◆ GIVEN ENTRIES:
———
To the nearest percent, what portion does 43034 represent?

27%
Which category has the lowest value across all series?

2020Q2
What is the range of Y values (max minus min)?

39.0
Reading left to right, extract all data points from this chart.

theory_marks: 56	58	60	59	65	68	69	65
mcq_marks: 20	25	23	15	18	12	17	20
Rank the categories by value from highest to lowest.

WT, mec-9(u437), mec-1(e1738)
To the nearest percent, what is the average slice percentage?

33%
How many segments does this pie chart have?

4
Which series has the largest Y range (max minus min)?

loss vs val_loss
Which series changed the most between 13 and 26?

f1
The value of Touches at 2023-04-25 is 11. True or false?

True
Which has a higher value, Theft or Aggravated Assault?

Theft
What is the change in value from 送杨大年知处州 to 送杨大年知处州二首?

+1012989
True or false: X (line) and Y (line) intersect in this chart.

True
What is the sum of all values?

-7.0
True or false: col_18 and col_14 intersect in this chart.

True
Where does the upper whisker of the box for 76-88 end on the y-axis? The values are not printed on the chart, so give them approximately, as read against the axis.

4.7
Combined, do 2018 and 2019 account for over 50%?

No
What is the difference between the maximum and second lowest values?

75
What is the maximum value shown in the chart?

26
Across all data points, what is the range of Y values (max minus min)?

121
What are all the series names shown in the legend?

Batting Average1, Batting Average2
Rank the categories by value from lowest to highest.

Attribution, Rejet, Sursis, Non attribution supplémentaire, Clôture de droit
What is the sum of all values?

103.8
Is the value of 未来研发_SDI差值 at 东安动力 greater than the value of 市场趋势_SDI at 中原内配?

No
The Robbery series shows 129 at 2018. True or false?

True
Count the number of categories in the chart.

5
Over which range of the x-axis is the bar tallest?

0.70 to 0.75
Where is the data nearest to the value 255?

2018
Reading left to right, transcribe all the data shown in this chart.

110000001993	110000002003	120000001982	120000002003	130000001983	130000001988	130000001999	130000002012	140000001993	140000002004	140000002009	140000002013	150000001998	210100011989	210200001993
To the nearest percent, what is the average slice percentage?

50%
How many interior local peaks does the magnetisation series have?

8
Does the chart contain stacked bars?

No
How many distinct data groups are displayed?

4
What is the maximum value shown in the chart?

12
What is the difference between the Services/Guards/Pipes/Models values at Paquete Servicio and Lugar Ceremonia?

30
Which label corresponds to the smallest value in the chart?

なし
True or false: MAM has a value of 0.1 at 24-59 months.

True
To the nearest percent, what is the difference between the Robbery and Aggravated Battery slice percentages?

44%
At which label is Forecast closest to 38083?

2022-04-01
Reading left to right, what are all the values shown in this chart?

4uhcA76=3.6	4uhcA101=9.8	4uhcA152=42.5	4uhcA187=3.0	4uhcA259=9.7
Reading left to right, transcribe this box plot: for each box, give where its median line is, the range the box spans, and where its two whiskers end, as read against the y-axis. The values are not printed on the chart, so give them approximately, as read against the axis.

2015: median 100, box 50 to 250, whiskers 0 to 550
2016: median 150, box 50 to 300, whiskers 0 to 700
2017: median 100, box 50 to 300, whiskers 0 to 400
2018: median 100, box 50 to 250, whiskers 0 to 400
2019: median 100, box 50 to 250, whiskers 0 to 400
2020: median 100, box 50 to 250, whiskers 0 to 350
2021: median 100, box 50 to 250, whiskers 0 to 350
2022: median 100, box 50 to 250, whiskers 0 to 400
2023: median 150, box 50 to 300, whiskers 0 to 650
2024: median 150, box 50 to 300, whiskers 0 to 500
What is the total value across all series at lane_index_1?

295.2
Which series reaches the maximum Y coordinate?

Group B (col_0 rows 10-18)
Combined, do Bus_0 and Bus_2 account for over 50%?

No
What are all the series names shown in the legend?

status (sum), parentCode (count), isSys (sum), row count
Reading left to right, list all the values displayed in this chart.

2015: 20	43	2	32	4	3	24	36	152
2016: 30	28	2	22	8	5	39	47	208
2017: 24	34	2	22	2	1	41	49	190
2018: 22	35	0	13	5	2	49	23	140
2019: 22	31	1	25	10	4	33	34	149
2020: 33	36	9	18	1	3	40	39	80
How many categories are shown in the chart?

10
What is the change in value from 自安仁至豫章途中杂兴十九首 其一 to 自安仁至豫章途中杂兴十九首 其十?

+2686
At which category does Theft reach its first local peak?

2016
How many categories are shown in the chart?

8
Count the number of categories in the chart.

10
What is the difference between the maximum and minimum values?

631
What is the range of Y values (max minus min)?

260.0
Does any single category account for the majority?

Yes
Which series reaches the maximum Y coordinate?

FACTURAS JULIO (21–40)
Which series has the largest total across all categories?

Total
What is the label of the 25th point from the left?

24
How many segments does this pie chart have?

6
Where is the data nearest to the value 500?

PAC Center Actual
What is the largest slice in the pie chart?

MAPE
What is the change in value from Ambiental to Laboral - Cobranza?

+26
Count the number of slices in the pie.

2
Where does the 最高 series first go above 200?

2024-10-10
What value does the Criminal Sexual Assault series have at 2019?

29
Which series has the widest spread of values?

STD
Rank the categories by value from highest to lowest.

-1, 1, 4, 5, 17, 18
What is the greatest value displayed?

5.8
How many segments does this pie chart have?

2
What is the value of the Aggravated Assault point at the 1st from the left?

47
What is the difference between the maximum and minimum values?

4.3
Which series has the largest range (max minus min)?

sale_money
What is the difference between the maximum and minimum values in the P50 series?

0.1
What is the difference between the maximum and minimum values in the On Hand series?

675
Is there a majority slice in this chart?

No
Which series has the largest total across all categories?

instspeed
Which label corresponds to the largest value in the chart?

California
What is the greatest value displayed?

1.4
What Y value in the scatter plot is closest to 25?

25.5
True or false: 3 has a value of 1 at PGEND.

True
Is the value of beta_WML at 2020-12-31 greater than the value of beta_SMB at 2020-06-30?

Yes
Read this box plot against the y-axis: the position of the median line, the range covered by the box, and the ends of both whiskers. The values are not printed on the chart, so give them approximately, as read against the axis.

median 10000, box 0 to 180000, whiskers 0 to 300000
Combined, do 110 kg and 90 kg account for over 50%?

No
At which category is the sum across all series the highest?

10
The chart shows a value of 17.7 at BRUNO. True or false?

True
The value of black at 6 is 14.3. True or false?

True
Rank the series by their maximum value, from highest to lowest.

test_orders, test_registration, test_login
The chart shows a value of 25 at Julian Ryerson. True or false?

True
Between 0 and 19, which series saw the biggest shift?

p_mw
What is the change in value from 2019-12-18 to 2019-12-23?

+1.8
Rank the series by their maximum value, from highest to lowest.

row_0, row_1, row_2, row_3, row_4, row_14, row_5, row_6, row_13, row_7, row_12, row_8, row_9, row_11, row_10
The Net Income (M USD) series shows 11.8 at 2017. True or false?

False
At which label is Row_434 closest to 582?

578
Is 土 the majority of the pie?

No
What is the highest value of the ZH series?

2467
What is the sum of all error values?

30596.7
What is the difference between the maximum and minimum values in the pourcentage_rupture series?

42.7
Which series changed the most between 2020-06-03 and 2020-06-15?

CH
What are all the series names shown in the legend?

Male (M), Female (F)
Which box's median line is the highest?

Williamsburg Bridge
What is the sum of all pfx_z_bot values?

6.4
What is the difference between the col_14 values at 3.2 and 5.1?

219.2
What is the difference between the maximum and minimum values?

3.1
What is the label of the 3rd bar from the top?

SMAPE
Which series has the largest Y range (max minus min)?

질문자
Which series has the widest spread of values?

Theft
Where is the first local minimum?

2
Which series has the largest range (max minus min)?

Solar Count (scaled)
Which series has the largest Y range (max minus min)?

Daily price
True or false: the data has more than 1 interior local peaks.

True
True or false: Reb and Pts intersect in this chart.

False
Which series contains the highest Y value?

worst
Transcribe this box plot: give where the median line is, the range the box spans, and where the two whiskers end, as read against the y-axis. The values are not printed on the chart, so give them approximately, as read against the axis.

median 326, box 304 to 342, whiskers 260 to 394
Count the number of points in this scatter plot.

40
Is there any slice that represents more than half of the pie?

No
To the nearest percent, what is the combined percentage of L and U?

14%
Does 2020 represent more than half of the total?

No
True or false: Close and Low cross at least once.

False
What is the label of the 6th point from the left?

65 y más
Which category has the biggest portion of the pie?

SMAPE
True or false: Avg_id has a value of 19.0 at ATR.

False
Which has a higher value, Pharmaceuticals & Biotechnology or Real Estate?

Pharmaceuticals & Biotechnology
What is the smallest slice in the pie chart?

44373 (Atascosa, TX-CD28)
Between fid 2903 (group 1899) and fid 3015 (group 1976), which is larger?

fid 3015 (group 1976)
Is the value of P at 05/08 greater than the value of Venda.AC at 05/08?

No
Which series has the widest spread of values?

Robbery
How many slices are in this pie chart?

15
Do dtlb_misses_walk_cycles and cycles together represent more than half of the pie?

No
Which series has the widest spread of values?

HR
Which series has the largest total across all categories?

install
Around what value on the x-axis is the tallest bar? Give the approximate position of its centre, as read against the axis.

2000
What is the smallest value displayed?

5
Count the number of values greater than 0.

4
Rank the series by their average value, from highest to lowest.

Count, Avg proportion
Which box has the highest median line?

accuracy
———
◆ TASK GOAL: Print everything from the start of the records down to the line containing "Reading left to right, extract", keeping each line exactly as it appears.

◆ TASK OUTPUT:
To the nearest percent, what portion does 43034 represent?

27%
Which category has the lowest value across all series?

2020Q2
What is the range of Y values (max minus min)?

39.0
Reading left to right, extract all data points from this chart.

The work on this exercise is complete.